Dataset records
──────────────────────────────

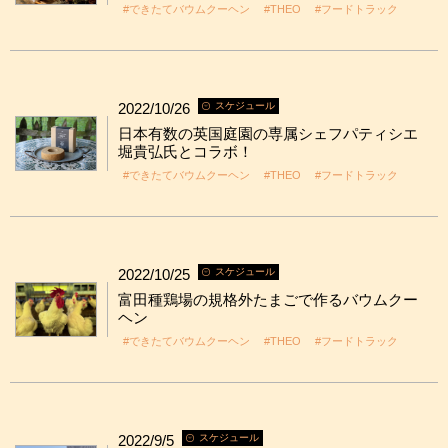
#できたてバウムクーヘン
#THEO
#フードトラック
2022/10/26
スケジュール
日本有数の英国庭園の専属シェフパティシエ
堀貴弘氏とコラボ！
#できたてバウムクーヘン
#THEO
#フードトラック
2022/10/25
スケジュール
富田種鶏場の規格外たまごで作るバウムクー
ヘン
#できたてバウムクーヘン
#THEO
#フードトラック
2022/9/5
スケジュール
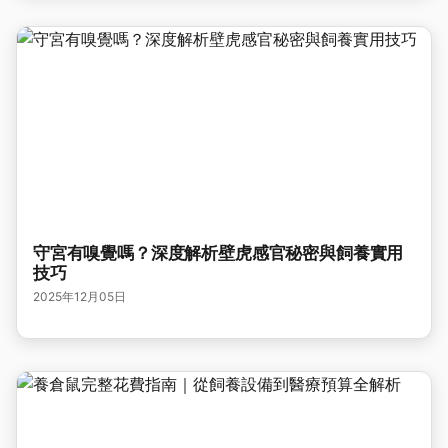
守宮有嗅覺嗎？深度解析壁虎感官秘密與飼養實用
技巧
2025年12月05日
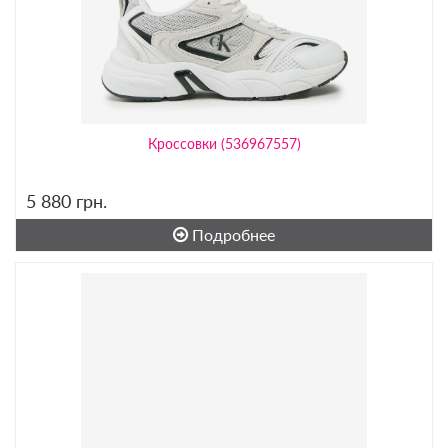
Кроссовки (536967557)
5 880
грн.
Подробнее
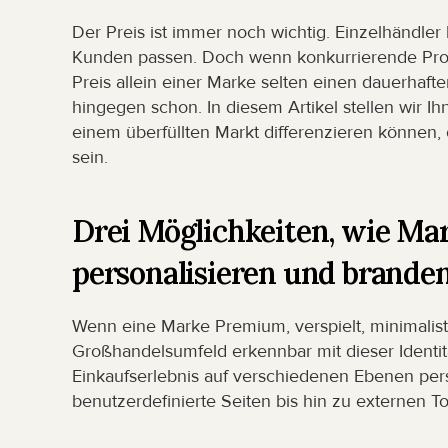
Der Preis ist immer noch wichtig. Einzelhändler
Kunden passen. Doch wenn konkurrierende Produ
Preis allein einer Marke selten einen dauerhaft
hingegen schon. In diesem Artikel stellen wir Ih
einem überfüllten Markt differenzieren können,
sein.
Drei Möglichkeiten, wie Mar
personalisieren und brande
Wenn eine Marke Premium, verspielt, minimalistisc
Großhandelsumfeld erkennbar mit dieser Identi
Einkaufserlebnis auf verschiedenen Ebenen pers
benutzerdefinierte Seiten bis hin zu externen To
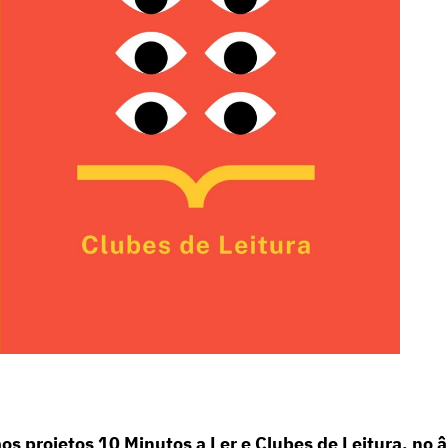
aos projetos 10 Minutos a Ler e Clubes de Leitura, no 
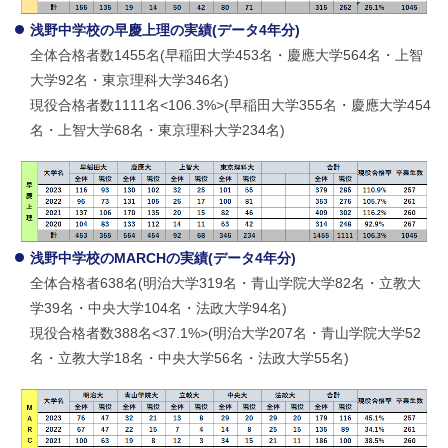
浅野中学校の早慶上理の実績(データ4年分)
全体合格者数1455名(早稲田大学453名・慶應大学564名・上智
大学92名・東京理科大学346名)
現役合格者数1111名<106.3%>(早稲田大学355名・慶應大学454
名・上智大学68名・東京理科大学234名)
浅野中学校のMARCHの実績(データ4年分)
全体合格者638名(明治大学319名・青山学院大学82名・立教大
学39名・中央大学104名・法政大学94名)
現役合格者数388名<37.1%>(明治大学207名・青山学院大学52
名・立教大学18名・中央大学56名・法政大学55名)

──────────────────────────────

> _HOW TO COMPLETE THIS TASK_:
Update the lines above by changing every "スケジュール" to "予定" and keeping everything else the same. Omit the pictures from your answer.

> _EXPECTED OUTPUT_:
#できたてバウムクーヘン
#THEO
#フードトラック
2022/10/26
予定
日本有数の英国庭園の専属シェフパティシエ
堀貴弘氏とコラボ！
#できたてバウムクーヘン
#THEO
#フードトラック
2022/10/25
予定
富田種鶏場の規格外たまごで作るバウムクー
ヘン
#できたてバウムクーヘン
#THEO
#フードトラック
2022/9/5
予定
守宮有嗅覺嗎？深度解析壁虎感官秘密與飼養實用
技巧
2025年12月05日
Кроссовки (536967557)
5 880
грн.
Подробнее
Der Preis ist immer noch wichtig. Einzelhändler
Kunden passen. Doch wenn konkurrierende Produ
Preis allein einer Marke selten einen dauerhaft
hingegen schon. In diesem Artikel stellen wir Ih
einem überfüllten Markt differenzieren können,
sein.
Drei Möglichkeiten, wie Mar
personalisieren und brande
Wenn eine Marke Premium, verspielt, minimalistisc
Großhandelsumfeld erkennbar mit dieser Identi
Einkaufserlebnis auf verschiedenen Ebenen pers
benutzerdefinierte Seiten bis hin zu externen To
aos projetos 10 Minutos a Ler e Clubes de Leitura, no 
浅野中学校の早慶上理の実績(データ4年分)
全体合格者数1455名(早稲田大学453名・慶應大学564名・上智
大学92名・東京理科大学346名)
現役合格者数1111名<106.3%>(早稲田大学355名・慶應大学454
名・上智大学68名・東京理科大学234名)
浅野中学校のMARCHの実績(データ4年分)
全体合格者638名(明治大学319名・青山学院大学82名・立教大
学39名・中央大学104名・法政大学94名)
現役合格者数388名<37.1%>(明治大学207名・青山学院大学52
名・立教大学18名・中央大学56名・法政大学55名)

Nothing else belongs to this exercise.